# First View of the Audi Q7



## [email protected] (Apr 9, 2004)

Audi’s extended rollout of the Q7 to market, their first ever SUV, has hardly been typical for the Ingolstadt-based German luxury carmaker. The company has introduced new models like this before – first as a concept car, so the Pikes Peak concept that debuted at Detroit in 2003 may not have been too far out from the company norm. However, momentum really began again in earnest at last Fall’s Paris Auto Show when Audi announced it would name the new SUV the “Q7”. Since then, there’ve been several quick teases with the press, notably at Audi’s “quattro Night” this past March and another meeting with Dr. Winterkorn and the Q7 during a dinner at the company’s Simi Valley design studio.

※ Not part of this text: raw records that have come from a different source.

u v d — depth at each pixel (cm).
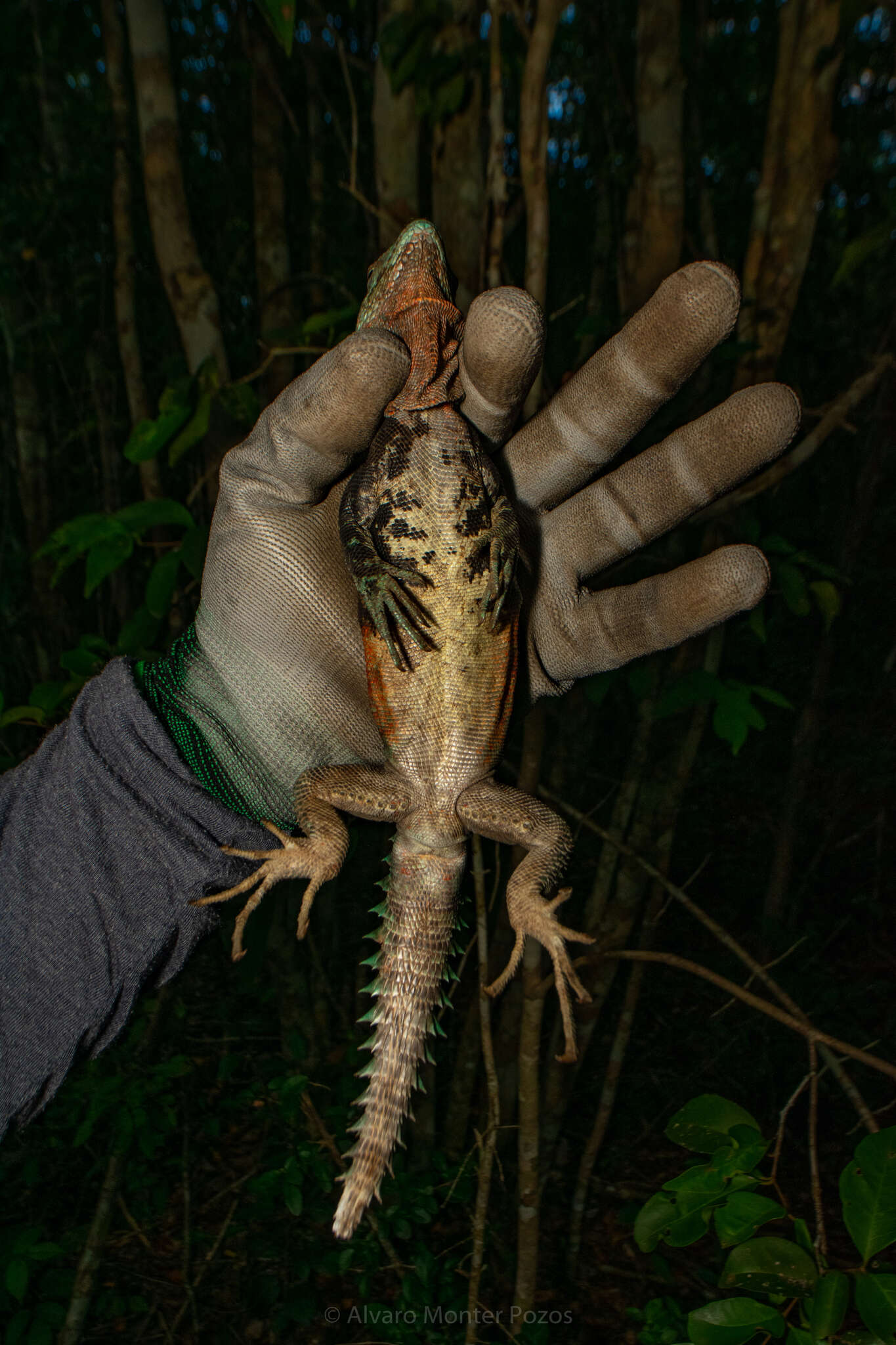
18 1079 26
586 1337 62
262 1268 63
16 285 104
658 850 64
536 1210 52
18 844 27
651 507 27
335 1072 70
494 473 25
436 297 27
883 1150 25
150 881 27
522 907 24
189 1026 82
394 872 25
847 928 100
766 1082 80
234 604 26
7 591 110
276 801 28
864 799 115
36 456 109
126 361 88
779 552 43
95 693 28
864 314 78
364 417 23
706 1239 69
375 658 24
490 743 25
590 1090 81
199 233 109
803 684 118
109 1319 61
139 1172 64
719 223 98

We also got a recent look at the SUV at an undisclosed location where we were unable to take photos, but were welcome to ask questions and walk around a mockup of the production version.
* Full Story *


----------



## Son (Aug 10, 2000)

*Re: First View of the Audi Q7 ([email protected])*

Wow, first new Audi I'm afraid I won't like.







The allroad quattro, however, was cool, IMO.


----------



## AudiVwMeister (Oct 22, 2002)

*Re: First View of the Audi Q7 (Son of a B...5er!)*

hope its just the camo thats throwing me off.


----------